2. **TLS required** — relay rejects non-TLS connections in production mode. Dev mode allows `ws://` with `--insecure` flag.
3. **Rate limiting** — 10 failed auth attempts triggers 5-minute lockout.
### Reconnection
- Exponential backoff: 1s, 2s, 4s, 8s, 16s, 30s cap
- Uses `attempt_tcp_probe()`: TCP-only, 5s timeout (avoids allocating resources on relay during probes)
- Emits `remote-machine-reconnecting` and `remote-machine-reconnect-ready` events
- Active agent sessions continue on relay regardless of controller connection
### Session Persistence Across Reconnects
Remote agents keep running even when the controller disconnects. On reconnect:
1. Relay sends state sync with active sessions and PTYs
2. Controller reconciles and updates pane states
3. Missed messages are NOT replayed (agent panes show "reconnected" notice)
## Implementation Summary
### Phase A: Extract `agor-core` crate
Cargo workspace with PtyManager, SidecarManager, EventSink trait extracted to shared crate.

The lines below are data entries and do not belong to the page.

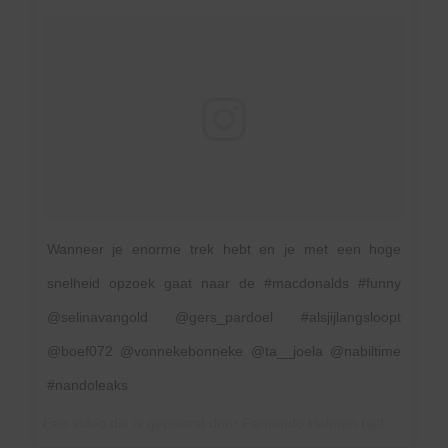
Wanneer je enorme trek hebt en je met een hoge
snelheid opzoek gaat naar de #macdonalds #funny
@selinavangold @gers_pardoel #alsjijlangsloopt
@boef072 @vonnekebonneke @ta__joela @nabiltime
#nandoleaks
Een video die is geplaatst door Fernando Halman (@fernandofunx) op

### Phase B: Build `agor-relay` binary
WebSocket server with token auth, per-connection isolated managers, structured command responses with commandId correlation.
### Phase C: Add `RemoteManager` to controller
12 Tauri commands, heartbeat ping every 15s, exponential backoff reconnection.

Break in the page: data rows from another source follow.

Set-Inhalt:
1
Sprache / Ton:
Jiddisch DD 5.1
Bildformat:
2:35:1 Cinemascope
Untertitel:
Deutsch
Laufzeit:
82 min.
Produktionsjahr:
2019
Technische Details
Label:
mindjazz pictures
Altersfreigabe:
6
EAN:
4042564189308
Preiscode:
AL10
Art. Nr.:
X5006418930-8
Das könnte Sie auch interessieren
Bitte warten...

### Phase D: Frontend integration
`remote-bridge.ts` adapter, `machines.svelte.ts` store, `Pane.remoteMachineId` routing field.
### Remaining Work
- [ ] Real-world relay testing (2 machines)
- [ ] TLS/certificate pinning
## Security
| Threat | Mitigation |
|--------|-----------|
| Token interception | TLS required |
| Token brute-force | Rate limit + lockout |
| Relay impersonation | Certificate pinning (future: mTLS) |
| Command injection | Payload schema validation |
| Lateral movement | Unprivileged user, no shell beyond PTY/sidecar |
| Data exfiltration | Agent output streams to controller only |
## Performance
| Concern | Mitigation |
|---------|-----------|
| WebSocket latency | LAN: <1ms, WAN: 20-100ms (acceptable for text) |
| Bandwidth | Agent NDJSON: ~50KB/s peak, Terminal: ~200KB/s peak |
| Connection count | Max 10 machines (UI constraint) |
| Message ordering | Single WebSocket per machine = ordered delivery |
## Future (Not Covered)
- Multi-controller (multiple agor instances observing same relay)
- Relay discovery (mDNS/Bonjour)
- Agent migration between machines
- Relay-to-relay communication
- mTLS for enterprise environments